Plot feature importances

The random forest algorithm can be used as a regression or classification model. In either case it tends to be a bit of a black box, where understanding what's happening under the hood can be difficult. Plotting the feature importances is one way that you can gain a perspective on which features are driving the model predictions.

In [36]:
feature_importance = clf.feature_importances_
# make importances relative to max importance
feature_importance = 100.0 * (feature_importance / feature_importance.max())[:30]
sorted_idx = np.argsort(feature_importance)[:30]

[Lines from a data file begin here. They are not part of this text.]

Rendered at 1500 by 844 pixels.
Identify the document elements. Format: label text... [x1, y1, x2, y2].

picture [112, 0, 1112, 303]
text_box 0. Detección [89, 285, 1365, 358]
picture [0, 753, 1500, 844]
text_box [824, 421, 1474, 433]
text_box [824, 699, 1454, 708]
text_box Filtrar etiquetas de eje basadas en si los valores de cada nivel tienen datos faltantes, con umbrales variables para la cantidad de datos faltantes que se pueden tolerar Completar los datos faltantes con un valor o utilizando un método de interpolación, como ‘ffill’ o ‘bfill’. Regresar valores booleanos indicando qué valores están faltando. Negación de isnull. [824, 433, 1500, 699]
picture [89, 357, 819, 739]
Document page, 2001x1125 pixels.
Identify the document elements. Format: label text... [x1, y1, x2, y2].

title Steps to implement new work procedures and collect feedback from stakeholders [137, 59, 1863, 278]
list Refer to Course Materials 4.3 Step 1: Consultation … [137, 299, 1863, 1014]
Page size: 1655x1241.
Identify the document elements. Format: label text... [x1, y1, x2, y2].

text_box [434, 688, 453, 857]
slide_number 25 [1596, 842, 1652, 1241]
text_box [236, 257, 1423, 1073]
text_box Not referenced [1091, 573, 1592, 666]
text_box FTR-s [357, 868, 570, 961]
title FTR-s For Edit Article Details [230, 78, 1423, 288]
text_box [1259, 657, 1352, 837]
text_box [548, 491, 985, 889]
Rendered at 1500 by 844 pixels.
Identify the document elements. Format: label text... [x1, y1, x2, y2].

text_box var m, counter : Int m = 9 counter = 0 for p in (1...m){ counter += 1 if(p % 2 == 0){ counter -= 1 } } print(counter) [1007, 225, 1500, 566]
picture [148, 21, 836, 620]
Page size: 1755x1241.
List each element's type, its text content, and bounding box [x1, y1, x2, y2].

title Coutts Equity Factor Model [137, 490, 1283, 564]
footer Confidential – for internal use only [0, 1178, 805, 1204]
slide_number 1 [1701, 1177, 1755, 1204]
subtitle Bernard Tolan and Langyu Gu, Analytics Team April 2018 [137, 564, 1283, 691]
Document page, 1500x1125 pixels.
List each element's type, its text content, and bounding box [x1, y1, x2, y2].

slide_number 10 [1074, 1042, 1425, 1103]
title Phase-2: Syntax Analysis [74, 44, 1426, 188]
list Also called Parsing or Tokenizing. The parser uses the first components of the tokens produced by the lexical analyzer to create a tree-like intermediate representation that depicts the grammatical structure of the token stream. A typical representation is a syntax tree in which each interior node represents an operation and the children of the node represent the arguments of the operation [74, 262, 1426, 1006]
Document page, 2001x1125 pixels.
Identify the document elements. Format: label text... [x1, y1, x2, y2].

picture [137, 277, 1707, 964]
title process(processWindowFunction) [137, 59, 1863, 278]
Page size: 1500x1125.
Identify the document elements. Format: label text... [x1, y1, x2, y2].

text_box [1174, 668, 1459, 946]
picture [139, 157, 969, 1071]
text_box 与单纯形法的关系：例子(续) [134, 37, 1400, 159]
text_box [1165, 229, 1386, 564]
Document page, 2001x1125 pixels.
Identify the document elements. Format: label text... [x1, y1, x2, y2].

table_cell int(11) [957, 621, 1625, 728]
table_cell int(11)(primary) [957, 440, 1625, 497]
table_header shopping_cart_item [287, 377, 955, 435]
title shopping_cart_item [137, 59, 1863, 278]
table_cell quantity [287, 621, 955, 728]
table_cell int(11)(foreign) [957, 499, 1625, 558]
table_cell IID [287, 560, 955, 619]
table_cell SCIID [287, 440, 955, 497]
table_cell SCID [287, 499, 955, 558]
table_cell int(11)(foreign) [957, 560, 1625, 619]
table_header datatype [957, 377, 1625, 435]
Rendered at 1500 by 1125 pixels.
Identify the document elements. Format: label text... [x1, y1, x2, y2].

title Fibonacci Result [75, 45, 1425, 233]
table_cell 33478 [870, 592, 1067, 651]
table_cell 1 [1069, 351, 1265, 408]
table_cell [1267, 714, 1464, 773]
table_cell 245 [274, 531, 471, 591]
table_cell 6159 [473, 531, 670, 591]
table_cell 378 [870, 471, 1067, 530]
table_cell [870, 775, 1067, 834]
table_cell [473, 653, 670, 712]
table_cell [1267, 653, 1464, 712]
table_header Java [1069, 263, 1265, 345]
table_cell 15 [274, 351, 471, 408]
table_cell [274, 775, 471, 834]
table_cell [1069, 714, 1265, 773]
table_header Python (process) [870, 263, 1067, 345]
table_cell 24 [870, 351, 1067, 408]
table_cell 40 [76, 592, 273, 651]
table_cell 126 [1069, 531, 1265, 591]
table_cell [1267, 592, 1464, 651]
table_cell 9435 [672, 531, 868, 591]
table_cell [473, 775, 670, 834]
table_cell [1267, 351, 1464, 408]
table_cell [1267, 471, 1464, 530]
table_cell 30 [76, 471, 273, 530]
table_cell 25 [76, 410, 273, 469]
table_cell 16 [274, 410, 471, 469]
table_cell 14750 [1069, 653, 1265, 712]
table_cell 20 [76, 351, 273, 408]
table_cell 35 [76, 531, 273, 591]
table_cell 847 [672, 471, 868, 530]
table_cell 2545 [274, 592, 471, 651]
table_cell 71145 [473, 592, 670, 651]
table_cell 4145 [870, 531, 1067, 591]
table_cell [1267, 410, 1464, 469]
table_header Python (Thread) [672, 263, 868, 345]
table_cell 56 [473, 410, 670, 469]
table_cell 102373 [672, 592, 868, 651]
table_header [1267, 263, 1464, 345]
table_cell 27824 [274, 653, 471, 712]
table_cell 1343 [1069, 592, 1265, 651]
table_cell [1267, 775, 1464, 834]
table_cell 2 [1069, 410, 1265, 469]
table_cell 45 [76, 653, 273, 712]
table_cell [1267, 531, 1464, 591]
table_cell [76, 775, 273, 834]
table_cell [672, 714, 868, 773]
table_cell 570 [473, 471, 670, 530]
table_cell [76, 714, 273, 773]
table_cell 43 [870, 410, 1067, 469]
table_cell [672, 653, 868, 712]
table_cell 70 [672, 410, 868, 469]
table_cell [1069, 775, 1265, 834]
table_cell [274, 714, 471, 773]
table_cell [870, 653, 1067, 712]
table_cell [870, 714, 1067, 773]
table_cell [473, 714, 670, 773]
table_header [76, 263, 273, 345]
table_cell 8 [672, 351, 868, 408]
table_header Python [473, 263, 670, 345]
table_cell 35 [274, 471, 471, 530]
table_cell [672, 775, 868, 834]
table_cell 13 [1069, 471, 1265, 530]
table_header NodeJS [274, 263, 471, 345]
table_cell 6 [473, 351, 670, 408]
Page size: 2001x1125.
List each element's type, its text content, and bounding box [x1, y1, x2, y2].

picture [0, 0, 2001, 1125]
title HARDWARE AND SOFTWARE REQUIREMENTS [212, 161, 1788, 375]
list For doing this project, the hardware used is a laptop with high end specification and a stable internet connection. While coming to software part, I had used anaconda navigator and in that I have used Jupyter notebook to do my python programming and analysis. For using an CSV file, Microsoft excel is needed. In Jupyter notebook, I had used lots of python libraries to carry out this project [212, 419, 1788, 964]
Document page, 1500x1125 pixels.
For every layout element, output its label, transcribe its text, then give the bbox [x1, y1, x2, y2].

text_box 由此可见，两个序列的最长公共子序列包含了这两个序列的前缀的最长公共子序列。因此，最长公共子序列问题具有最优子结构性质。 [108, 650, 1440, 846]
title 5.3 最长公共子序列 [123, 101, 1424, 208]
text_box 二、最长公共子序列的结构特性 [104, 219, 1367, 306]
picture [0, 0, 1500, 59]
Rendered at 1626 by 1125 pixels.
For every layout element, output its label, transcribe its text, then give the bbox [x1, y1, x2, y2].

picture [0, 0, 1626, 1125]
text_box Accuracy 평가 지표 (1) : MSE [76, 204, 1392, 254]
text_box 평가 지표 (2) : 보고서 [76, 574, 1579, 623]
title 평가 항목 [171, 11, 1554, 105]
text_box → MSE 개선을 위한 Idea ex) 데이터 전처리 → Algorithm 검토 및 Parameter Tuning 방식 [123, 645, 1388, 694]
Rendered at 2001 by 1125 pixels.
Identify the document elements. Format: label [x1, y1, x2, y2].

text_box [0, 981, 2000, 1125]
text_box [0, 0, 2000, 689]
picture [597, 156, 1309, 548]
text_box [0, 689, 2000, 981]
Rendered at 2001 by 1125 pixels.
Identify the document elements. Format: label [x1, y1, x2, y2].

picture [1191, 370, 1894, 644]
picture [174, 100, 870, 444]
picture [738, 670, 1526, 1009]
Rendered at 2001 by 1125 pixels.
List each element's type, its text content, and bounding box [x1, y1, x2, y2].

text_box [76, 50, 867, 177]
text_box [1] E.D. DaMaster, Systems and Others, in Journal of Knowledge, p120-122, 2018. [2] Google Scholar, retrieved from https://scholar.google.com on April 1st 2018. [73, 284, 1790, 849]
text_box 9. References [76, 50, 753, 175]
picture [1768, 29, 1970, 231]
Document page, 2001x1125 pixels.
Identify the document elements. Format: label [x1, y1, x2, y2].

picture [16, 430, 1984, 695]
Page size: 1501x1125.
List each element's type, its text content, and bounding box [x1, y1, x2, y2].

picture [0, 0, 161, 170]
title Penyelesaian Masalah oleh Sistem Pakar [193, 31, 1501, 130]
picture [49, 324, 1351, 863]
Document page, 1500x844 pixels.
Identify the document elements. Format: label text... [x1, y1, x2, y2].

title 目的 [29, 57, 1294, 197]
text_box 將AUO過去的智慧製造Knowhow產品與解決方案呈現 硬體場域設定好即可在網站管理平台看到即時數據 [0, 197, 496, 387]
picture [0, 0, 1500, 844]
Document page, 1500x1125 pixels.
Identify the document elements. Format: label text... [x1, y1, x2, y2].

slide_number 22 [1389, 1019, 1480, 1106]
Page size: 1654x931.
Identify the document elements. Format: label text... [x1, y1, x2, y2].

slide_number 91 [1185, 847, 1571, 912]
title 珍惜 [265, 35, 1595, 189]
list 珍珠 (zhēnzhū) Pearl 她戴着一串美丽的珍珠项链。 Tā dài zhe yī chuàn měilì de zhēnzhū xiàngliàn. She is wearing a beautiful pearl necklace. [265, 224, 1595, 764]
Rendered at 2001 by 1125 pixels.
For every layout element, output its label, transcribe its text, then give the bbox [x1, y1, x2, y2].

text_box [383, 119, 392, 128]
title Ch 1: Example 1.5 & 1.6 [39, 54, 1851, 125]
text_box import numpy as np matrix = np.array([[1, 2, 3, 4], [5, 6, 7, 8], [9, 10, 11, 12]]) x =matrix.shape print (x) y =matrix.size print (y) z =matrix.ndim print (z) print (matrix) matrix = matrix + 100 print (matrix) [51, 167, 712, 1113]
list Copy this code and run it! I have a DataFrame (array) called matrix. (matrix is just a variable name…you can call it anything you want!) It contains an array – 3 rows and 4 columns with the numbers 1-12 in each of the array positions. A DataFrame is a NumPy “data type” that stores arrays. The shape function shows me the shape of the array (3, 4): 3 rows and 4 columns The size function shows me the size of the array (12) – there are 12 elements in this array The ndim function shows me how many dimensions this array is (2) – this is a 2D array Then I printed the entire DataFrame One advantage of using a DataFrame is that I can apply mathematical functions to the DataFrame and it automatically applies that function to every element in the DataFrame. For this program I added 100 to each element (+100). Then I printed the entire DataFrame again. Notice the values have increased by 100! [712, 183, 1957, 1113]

pos = np.arange(sorted_idx.shape[0]) + .5
print(pos.size)
sorted_idx.size
plt.figure(figsize=(10,10))
plt.barh(pos, feature_importance[sorted_idx], align='center')
plt.yticks(pos, X.columns[sorted_idx])
plt.xlabel('Relative Importance')
plt.title('Variable Importance')
plt.show()
30

The popularity of random forest is primarily due to how well it performs in a multitude of data situations. It tends to handle highly correlated features well, where as a linear regression model would not. In this case study we demonstrate the performance ability even with only a few features and almost all of them being highly correlated with each other. Random Forest is also used as an efficient way to investigate the importance of a set of features with a large data set. Consider random forest to be one of your first choices when building a decision tree, especially for multiclass classifications.